Merck & Co., Inc. and Eisai Co., Ltd. jointly announced today that the U.S. Food and Drug Administration (FDA) has approved Merck’s anti-PD-1 therapy pembrolizumab in combination with Eisai’s investigational oral multi-receptor tyrosine kinase inhibitor lenvatinib for the first-line treatment of adult patients with advanced renal cell carcinoma (RCC).

This approval is based on the results of the pivotal Phase 3 clinical trial CLEAR (Study 307)/KEYNOTE-581. In this trial, compared with sunitinib, the combination of pembrolizumab and lenvatinib demonstrated statistically significant improvements across key efficacy endpoints, including progression-free survival (PFS), overall survival (OS), and confirmed objective response rate (ORR).

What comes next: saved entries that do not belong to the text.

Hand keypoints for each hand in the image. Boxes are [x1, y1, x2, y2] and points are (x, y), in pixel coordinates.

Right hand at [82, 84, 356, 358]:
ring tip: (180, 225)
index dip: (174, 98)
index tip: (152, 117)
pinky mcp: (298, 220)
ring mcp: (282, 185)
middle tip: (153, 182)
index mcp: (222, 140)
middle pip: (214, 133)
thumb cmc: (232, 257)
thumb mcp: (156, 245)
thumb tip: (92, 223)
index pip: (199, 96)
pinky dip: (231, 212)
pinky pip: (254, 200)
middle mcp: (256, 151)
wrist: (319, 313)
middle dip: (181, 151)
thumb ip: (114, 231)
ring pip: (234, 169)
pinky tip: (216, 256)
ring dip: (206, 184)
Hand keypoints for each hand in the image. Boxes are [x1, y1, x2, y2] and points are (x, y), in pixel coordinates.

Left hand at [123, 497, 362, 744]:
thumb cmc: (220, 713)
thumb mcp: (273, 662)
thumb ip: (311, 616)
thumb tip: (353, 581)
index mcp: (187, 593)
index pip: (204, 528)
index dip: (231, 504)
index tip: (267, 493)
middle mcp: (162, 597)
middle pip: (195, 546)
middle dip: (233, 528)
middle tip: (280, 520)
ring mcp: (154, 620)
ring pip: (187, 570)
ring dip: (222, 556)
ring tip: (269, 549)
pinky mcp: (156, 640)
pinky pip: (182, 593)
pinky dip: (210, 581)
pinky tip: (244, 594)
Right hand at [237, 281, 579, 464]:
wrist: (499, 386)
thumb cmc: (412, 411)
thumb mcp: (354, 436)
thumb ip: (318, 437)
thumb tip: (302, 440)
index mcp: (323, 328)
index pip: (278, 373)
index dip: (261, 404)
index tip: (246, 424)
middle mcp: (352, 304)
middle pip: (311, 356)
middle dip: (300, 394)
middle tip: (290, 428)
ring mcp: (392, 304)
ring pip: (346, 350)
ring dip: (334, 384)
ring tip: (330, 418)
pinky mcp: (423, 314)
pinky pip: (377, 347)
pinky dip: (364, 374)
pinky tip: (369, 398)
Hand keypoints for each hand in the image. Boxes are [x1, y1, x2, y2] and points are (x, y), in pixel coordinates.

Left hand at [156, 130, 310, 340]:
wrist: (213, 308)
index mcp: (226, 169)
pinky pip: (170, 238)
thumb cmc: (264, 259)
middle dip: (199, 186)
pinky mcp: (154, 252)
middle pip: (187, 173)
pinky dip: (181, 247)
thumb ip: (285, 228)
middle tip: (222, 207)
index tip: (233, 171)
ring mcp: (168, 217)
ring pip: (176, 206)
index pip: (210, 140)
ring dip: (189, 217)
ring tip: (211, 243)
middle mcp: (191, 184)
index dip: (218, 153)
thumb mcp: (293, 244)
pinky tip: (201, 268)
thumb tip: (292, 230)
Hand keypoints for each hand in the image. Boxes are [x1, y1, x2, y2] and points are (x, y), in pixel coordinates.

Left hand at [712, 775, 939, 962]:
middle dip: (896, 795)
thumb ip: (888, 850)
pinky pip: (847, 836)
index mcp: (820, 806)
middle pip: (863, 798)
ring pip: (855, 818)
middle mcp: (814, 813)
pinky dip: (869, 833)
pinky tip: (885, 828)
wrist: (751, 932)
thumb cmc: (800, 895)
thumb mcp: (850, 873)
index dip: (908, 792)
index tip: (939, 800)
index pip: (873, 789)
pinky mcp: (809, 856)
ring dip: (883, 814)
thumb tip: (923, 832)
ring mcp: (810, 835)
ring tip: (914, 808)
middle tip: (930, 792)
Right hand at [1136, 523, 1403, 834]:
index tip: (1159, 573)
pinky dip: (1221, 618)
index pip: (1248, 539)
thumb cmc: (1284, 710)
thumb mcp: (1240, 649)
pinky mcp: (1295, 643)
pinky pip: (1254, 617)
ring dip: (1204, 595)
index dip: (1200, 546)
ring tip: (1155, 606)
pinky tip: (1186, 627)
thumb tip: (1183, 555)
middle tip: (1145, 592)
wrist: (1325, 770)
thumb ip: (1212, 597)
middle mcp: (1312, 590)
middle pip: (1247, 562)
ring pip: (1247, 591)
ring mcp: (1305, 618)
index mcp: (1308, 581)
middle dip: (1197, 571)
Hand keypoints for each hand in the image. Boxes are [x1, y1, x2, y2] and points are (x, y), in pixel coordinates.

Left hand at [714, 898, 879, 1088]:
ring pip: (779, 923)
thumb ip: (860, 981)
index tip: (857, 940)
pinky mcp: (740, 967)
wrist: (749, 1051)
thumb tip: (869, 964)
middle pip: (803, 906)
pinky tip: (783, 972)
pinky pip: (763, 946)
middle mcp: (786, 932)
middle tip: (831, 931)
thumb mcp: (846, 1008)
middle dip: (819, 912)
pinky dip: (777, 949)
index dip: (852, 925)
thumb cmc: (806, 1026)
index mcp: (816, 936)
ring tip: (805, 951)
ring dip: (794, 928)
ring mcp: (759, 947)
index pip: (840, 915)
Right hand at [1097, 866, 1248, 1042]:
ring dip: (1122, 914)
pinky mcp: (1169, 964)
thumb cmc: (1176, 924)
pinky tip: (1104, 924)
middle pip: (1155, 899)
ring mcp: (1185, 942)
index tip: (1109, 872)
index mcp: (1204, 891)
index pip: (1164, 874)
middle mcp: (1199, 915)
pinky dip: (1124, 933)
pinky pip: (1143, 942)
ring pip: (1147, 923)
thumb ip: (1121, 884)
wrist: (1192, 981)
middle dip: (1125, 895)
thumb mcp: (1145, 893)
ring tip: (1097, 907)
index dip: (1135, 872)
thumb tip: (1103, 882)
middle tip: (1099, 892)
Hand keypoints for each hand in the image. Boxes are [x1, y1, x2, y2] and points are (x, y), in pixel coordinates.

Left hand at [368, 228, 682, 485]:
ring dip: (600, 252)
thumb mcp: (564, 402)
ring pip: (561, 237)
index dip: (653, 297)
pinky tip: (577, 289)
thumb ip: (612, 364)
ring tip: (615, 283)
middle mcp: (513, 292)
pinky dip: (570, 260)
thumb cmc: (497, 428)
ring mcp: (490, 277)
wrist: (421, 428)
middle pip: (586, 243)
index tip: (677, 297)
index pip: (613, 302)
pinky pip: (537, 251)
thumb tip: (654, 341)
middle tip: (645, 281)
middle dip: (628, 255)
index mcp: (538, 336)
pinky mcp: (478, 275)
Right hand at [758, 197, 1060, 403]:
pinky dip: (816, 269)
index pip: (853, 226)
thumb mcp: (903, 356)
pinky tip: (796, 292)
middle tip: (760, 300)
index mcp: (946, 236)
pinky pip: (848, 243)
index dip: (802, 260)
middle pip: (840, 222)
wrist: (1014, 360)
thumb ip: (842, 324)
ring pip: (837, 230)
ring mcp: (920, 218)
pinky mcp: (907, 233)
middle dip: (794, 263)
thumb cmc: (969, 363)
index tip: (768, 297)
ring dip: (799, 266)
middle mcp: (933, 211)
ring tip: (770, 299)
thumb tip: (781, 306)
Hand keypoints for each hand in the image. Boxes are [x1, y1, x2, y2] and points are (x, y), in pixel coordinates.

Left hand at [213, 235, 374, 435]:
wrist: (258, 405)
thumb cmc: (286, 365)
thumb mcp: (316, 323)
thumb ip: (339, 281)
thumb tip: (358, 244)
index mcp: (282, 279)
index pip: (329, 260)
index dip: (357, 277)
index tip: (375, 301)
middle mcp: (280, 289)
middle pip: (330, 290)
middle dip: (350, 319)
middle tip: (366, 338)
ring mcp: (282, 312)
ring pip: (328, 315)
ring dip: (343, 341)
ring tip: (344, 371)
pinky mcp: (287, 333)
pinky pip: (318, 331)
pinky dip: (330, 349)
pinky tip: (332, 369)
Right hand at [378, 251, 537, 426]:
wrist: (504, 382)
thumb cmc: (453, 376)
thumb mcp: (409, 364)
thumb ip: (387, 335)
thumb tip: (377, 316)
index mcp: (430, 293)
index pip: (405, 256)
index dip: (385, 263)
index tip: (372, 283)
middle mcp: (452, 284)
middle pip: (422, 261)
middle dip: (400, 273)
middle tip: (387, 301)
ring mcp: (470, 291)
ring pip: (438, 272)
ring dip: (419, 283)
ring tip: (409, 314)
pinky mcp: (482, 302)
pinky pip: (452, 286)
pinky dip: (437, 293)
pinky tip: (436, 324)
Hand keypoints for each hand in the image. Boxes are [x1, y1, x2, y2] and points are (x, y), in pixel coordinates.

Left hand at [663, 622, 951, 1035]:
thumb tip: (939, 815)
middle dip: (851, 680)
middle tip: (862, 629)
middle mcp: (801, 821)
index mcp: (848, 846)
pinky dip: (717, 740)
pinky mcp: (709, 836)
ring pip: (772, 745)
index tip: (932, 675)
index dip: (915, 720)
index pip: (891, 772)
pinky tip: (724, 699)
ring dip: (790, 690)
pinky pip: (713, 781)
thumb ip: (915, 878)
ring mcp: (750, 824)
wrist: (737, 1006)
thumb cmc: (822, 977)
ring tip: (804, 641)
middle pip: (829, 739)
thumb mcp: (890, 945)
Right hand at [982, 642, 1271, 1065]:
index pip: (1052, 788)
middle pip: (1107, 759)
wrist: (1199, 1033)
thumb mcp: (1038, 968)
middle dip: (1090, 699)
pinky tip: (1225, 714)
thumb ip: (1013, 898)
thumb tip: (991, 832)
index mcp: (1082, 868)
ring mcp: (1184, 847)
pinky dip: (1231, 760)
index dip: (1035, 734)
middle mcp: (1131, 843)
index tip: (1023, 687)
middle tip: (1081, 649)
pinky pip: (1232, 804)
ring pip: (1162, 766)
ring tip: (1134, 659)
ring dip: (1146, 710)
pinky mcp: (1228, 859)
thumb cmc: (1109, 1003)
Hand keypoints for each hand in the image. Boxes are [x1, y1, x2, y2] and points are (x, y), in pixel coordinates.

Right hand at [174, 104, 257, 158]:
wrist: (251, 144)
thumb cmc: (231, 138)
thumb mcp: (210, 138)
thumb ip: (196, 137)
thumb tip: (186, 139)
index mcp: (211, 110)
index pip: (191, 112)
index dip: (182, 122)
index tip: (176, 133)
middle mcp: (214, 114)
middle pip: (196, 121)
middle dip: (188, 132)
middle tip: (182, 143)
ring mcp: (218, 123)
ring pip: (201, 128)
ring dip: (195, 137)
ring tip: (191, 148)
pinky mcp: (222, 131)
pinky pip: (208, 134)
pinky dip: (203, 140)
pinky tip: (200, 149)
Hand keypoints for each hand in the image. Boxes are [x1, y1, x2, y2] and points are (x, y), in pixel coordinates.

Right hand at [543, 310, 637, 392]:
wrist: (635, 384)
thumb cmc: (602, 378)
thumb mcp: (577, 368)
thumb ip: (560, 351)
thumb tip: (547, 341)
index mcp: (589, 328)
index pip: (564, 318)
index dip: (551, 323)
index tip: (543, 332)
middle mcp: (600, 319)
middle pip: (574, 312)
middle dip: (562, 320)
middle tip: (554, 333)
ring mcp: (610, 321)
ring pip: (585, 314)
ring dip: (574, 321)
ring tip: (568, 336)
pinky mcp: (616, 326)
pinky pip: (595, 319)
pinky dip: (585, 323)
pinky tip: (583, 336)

In terms of progression-free survival, the combination of pembrolizumab and lenvatinib reduced the risk of disease progression or death by 61% (hazard ratio [HR] = 0.39 [95% confidence interval (CI): 0.32–0.49]; p<0.0001), with a median PFS of 23.9 months versus 9.2 months in the sunitinib group. For overall survival, the combination lowered the risk of death by 34% (HR = 0.66 [95% CI: 0.49–0.88]; p=0.0049). Additionally, the confirmed objective response rate was 71% (95% CI: 66–76) among patients treated with the pembrolizumab-lenvatinib combination (n=252), compared with 36% (95% CI: 31–41) in the sunitinib group (n=129). The pembrolizumab-lenvatinib group achieved a complete response (CR) rate of 16% and a partial response (PR) rate of 55%, whereas the sunitinib group had CR and PR rates of 4% and 32%, respectively.

Immune-mediated adverse reactions can occur in any organ system or tissue, may affect multiple body systems simultaneously, and can be severe or fatal. Such reactions can occur at any time during or after pembrolizumab treatment, including pneumonitis, colitis, hepatitis, endocrine disorders, nephritis, dermatologic reactions, solid organ transplant rejection, and complications of allogeneic hematopoietic stem cell transplantation. Early identification and management of immune-mediated adverse reactions are critical to ensuring the safe use of pembrolizumab. Depending on the severity of the adverse reaction, pembrolizumab should be withheld or permanently discontinued, and corticosteroid therapy should be administered as appropriate. Pembrolizumab may also cause severe or life-threatening infusion-related reactions. Based on its mechanism of action, pembrolizumab can cause fetal harm when administered to pregnant women.